Evaluation of a Large-Scale Reproductive, Maternal, Newborn and Child Health and Nutrition Program in Bihar, India, Through an Equity Lens

Evaluation of a Large-Scale Reproductive, Maternal, Newborn and Child Health and Nutrition Program in Bihar, India, Through an Equity Lens

Published: Dec 19, 2020
Publisher: Journal of Global Health, vol. 10, issue 2

Victoria C. Ward

Yingjie Weng

Jason Bentley

Suzan L. Carmichael

Kala M. Mehta

Wajeeha Mahmood

Kevin T. Pepper

Safa Abdalla

Yamini Atmavilas

Tanmay Mahapatra

Sridhar Srikantiah

Dana Rotz

Debarshi Bhattacharya

Priya Nanda

Usha Kiran Tarigopula

Hemant Shah

Gary L. Darmstadt

Ananya Study Group


Despite increasing focus on health inequities in low- and middle income countries, significant disparities persist. We analysed impacts of a statewide maternal and child health program among the most compared to the least marginalised women in Bihar, India.

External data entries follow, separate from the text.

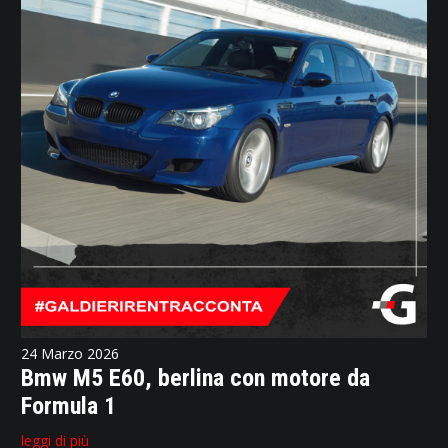
24 Marzo 2026
Bmw M5 E60, berlina con motore da
Formula 1
leggi di più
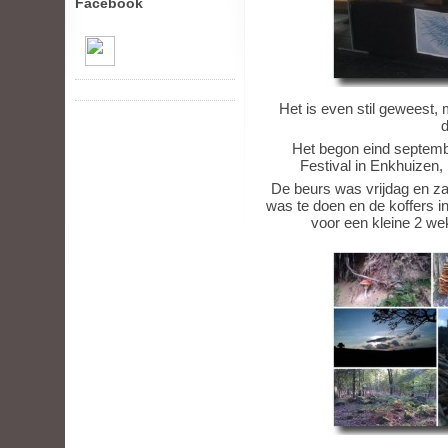
Facebook
Het is even stil geweest, 
Het begon eind septembe
Festival in Enkhuizen, 
De beurs was vrijdag en za
was te doen en de koffers 
voor een kleine 2 wek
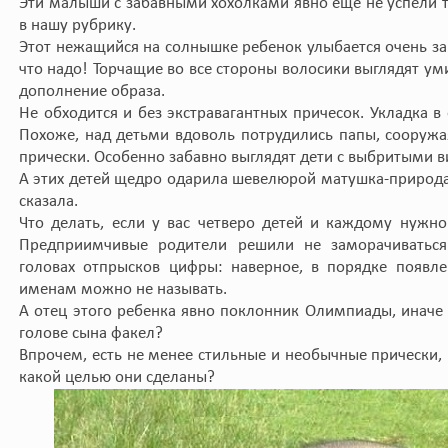
Эти малыши с забавными хохолками явно еще не успели т
в нашу рубрику.
Этот нежащийся на солнышке ребенок улыбается очень зар
что надо! Торчащие во все стороны волосики выглядят уми
дополнение образа.
Не обходится и без экстравагантных причесок. Укладка в 
Похоже, над детьми вдоволь потрудились папы, сооружа
прически. Особенно забавно выглядят дети с выбритыми в
А этих детей щедро одарила шевелюрой матушка-природа. 
сказала.
Что делать, если у вас четверо детей и каждому нужн
Предприимчивые родители решили не заморачиваться
головах отпрысков цифры: наверное, в порядке появле
именам можно не называть.
А отец этого ребенка явно поклонник Олимпиады, инач
голове сына факел?
Впрочем, есть не менее стильные и необычные прически, 
какой целью они сделаны?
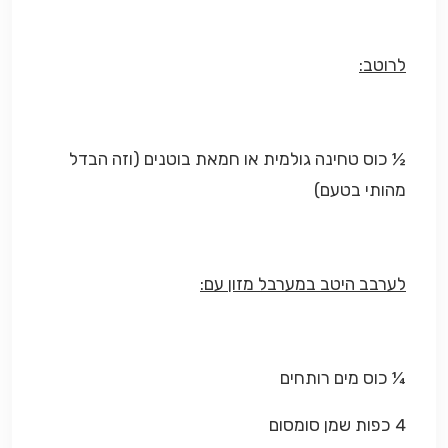
לרוטב:
½ כוס טחינה גולמית או חמאת בוטנים (וזה הבדל
מהותי בטעם)
לערבב היטב במערבל מזון עם:
¼ כוס מים רותחים
4 כפות שמן סומסום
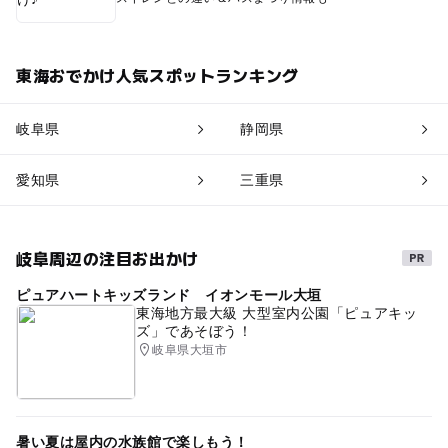
東海おでかけ人気スポットランキング
岐阜県
静岡県
愛知県
三重県
岐阜周辺の注目お出かけ
ピュアハートキッズランド イオンモール大垣
東海地方最大級 大型室内公園「ピュアキッ
ズ」であそぼう！
岐阜県大垣市
暑い夏は屋内の水族館で楽しもう！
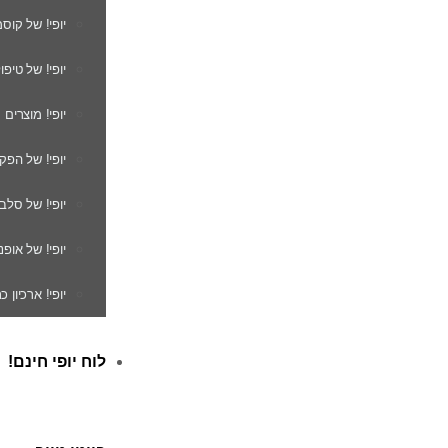
יופי! של קוס
יופי! של טיפו
יופי! מוצרים
יופי! של הפק
יופי! של סלב
יופי! של אופנ
יופי! ארכיון 
לוח יופי חינם!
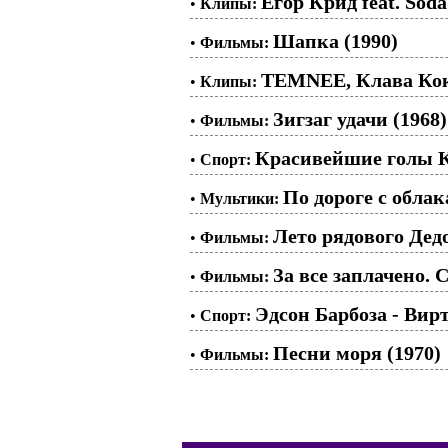
Егор Крид feat. Soda
•
Клипы:
Шапка (1990)
•
Фильмы:
TEMNEE, Клава Ко
•
Клипы:
Зигзаг удачи (1968)
•
Фильмы:
Красивейшие голы К
•
Спорт:
По дороге с облак
•
Мультики:
Лето рядового Дедо
•
Фильмы:
За все заплачено. С
•
Фильмы:
Эдсон Барбоза - Вир
•
Спорт:
Песни моря (1970)
•
Фильмы:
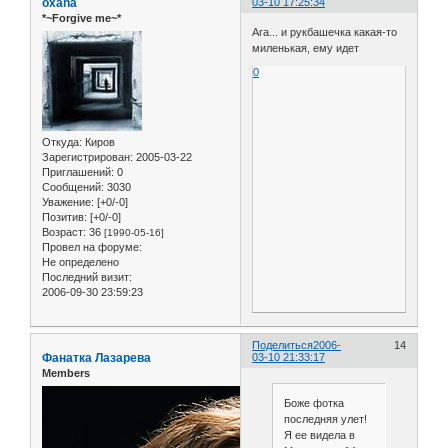
oxana
03-10 17:25:34
*~Forgive me~*
Ага... и рукбашечка какая-то
миленькая, ему идет
0
Откуда:
Киров
Зарегистрирован
: 2005-03-22
Приглашений:
0
Сообщений:
3030
Уважение:
[+0/-0]
Позитив:
[+0/-0]
Возраст:
36
[1990-05-16]
Провел на форуме:
Не определено
Последний визит:
2006-09-30 23:59:23
Поделиться
2006-
14
Фанатка Лазарева
03-10 21:33:17
Members
Боже фотка
последняя улет!
Я ее видела в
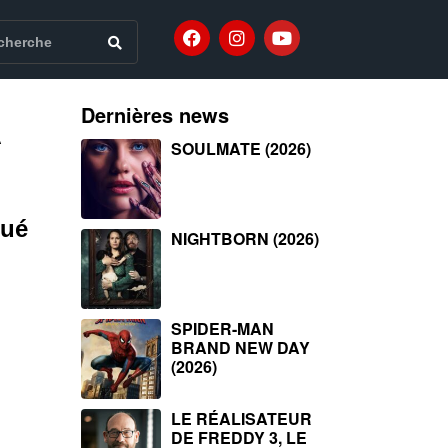
A
Dernières news
SOULMATE (2026)
oué
NIGHTBORN (2026)
SPIDER-MAN
BRAND NEW DAY
(2026)
LE RÉALISATEUR
DE FREDDY 3, LE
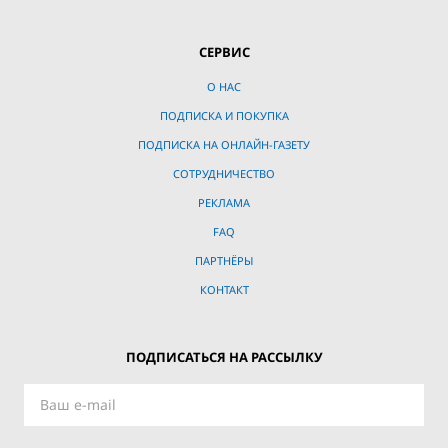
СЕРВИС
О НАС
ПОДПИСКА И ПОКУПКА
ПОДПИСКА НА ОНЛАЙН-ГАЗЕТУ
СОТРУДНИЧЕСТВО
РЕКЛАМА
FAQ
ПАРТНЁРЫ
КОНТАКТ
ПОДПИСАТЬСЯ НА РАССЫЛКУ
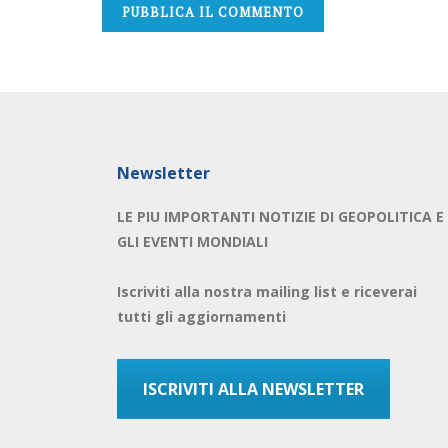
Newsletter
LE PIU IMPORTANTI NOTIZIE DI GEOPOLITICA E
GLI EVENTI MONDIALI
Iscriviti alla nostra mailing list e riceverai
tutti gli aggiornamenti
ISCRIVITI ALLA NEWSLETTER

Utilising survey-weighted logistic regression, we estimated programmatic impact using difference-in-difference estimators from Mathematica data collected at the beginning (2012, n = 10 174) and after two years of program implementation (2014, n = 9611). We also examined changes in disparities over time using eight rounds of Community-based Household Surveys (CHS) (2012-2017, n = 48 349) collected by CARE India.


At baseline for the Mathematica data, least marginalised women generally performed desired health-related behaviours more frequently than the most marginalised. After two years, most disparities persisted. Disparities increased for skilled birth attendant identification [+16.2% (most marginalised) vs +32.6% (least marginalized), P < 0.01) and skin-to-skin care (+14.8% vs +20.4%, P < 0.05), and decreased for immediate breastfeeding (+10.4 vs -4.9, P < 0.01). For the CHS data, odds ratios compared the most to the least marginalised women as referent. Results demonstrated that disparities were most significant for indicators reliant on access to care such as delivery in a facility (OR range: 0.15 to 0.48) or by a qualified doctor (OR range: 0.08 to 0.25), and seeking care for complications (OR range: 0.26 to 0.64).


Disparities observed at baseline generally persisted throughout program implementation. The most significant disparities were observed amongst behaviours dependent upon access to care. Changes in disparities largely were due to improvements for the least marginalised women without improvements for the most marginalised. Equity-based assessments of programmatic impacts, including those of universal health approaches, must be undertaken to monitor disparities and to ensure equitable and sustainable benefits for all.